What are the Causes of Foundation Movement?

Cracks on the wall

Once you see cracks on your floors or walls, your house might be starting to encounter problems in its foundation. When this happens, you should not wait until it causes further damage to your home. Rather than fixing the damage with a DIY-solution, it is best to get in touch with a basement foundation contractor to help you assess the situation and find the most appropriate and cost-effective solution for your home.

Cracking or distortion on the surface of your drywall or floor is a tell-tale sign that your home is experiencing foundation movement. The soil beneath your home can become unstable, which may weaken the foundation and structure of your home. Below are some of the factors that may cause the foundation of your home to settle or shift.


Soil health is the most common reason that may cause structural defects in your home’s foundation. Foundations need to be built on good soil so it can support the load of your home’s structure. Soil such as clay, peat, gravel, sand, or loam each have different properties that can affect your foundation differently. Several soil types can be combined so they can form a strong and stable subsoil foundation for your home. Varying weather conditions can cause soil to shift, crumble, or expand. It is important for you to know what types of soil is around your home’s foundation so you and your foundation repair contractor will be able to address foundation issues properly.


Waterproofing home

Varying levels of moisture at your foundation may pose structural problems in your foundation.
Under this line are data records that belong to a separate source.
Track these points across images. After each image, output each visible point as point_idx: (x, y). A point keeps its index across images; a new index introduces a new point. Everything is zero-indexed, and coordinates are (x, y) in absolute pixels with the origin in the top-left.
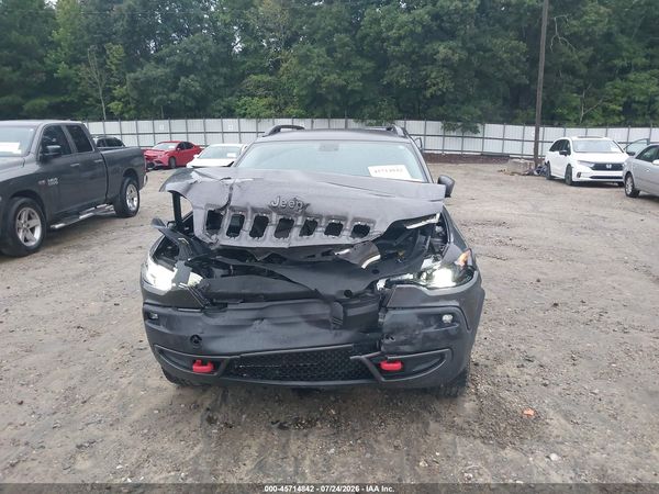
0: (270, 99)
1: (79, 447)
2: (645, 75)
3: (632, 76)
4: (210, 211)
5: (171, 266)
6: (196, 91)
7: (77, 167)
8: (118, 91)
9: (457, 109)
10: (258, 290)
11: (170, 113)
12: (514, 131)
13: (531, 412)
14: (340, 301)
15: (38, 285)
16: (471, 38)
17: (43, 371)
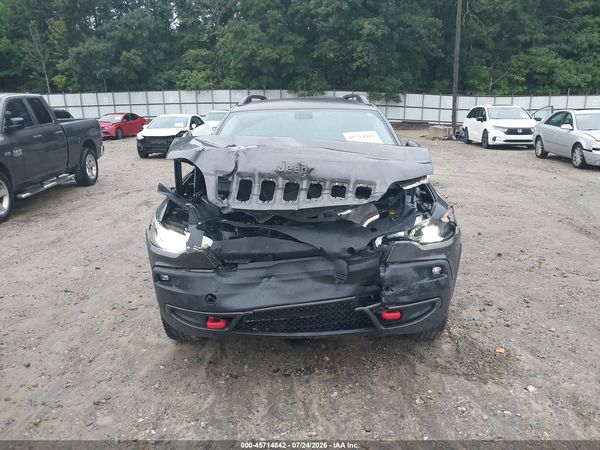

Heavy rains or melting snow can cause water to collect at the foundation of your house and result in saturation. Oversaturation causes the soil to swell and exert pressure on your foundation. It may also turn the soil into mud or slush and cause the foundation to drop. Too much water not only creates foundation movement but it can also cause other problems in your home. Water may soak through your basement floor and crawlspaces, making these areas an ideal home for molds, allergens, and insects.

Lack of moisture also affects the strength of your home’s foundation. Dryness of the soil or ground due to drought or mature vegetation can cause the soil beneath or around the foundation of your home to shrink or be displaced.


Plants and trees can make your backyard look more relaxing and attractive but growing them on the wrong location can affect your home’s foundation. When planning the landscape of your yard or garden, make sure not to plant trees and shrubs too close to your house. Tree roots can grow up to two or three times its height and can move easily through your home’s foundation. This may cause the soil to shift underneath, especially if your foundation subsoil consists of loose dirt and rocks.

No matter how small, as soon as you suspect movement in your home’s foundation, you should immediately have it checked by a professional. If you ignore the warning signs, you might regret it in the long run as they may lead to more serious damage and expensive repair costs.